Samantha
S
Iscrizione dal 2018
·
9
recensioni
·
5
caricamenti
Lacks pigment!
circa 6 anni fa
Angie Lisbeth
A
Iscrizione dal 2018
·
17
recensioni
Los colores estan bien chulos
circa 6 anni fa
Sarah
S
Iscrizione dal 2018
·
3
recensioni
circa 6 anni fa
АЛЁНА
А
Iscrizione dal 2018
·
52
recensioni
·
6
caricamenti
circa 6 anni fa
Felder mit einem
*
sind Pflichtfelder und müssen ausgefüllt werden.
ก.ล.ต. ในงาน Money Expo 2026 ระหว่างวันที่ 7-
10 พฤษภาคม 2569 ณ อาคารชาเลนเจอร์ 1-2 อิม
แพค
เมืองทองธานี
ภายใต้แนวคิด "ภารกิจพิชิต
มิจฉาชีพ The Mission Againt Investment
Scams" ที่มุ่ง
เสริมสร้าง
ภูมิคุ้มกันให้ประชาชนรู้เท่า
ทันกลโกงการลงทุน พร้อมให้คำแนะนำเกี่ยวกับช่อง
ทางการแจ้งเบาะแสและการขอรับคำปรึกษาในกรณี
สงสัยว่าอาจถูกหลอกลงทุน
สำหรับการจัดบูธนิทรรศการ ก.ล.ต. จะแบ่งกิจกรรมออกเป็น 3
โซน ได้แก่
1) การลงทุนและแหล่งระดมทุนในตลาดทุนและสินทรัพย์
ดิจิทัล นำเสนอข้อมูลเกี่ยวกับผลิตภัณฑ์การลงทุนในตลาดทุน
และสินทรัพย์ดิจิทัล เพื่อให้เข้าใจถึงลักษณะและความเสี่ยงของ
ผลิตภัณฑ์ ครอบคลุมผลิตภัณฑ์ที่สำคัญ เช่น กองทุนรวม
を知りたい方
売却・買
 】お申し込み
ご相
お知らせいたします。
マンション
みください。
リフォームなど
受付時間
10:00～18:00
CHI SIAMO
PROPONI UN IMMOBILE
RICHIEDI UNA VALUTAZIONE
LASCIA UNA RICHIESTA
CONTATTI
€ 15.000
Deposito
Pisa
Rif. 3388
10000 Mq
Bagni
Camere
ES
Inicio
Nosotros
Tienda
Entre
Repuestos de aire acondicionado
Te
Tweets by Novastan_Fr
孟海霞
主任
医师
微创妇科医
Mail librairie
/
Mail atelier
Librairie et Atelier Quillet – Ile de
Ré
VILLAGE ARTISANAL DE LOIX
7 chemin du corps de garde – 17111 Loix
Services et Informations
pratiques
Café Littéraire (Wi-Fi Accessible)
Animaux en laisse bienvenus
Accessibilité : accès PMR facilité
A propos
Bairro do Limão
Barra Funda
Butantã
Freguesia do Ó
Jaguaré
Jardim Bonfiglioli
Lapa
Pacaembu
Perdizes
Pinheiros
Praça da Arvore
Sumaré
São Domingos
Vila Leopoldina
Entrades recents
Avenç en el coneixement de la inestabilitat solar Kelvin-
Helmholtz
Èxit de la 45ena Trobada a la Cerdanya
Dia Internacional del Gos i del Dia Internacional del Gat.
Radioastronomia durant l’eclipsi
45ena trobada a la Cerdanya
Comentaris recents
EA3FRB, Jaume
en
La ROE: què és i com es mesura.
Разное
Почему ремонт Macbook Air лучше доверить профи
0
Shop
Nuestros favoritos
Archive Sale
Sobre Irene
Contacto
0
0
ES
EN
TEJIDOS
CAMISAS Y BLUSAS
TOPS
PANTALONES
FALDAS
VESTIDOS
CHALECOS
_____
• WHAT IS NEEDED: In the material above, from the beginning through the line containing "ภูมิคุ้มกันให้ประชาชนรู้เท่า", swap every "recensioni" for "commenti". Write out those lines again with nothing else changed.

• ANSWER BELOW:
Samantha
S
Iscrizione dal 2018
·
9
commenti
·
5
caricamenti
Lacks pigment!
circa 6 anni fa
Angie Lisbeth
A
Iscrizione dal 2018
·
17
commenti
Los colores estan bien chulos
circa 6 anni fa
Sarah
S
Iscrizione dal 2018
·
3
commenti
circa 6 anni fa
АЛЁНА
А
Iscrizione dal 2018
·
52
commenti
·
6
caricamenti
circa 6 anni fa
Felder mit einem
*
sind Pflichtfelder und müssen ausgefüllt werden.
ก.ล.ต. ในงาน Money Expo 2026 ระหว่างวันที่ 7-
10 พฤษภาคม 2569 ณ อาคารชาเลนเจอร์ 1-2 อิม
แพค
เมืองทองธานี
ภายใต้แนวคิด "ภารกิจพิชิต
มิจฉาชีพ The Mission Againt Investment
Scams" ที่มุ่ง
เสริมสร้าง
ภูมิคุ้มกันให้ประชาชนรู้เท่า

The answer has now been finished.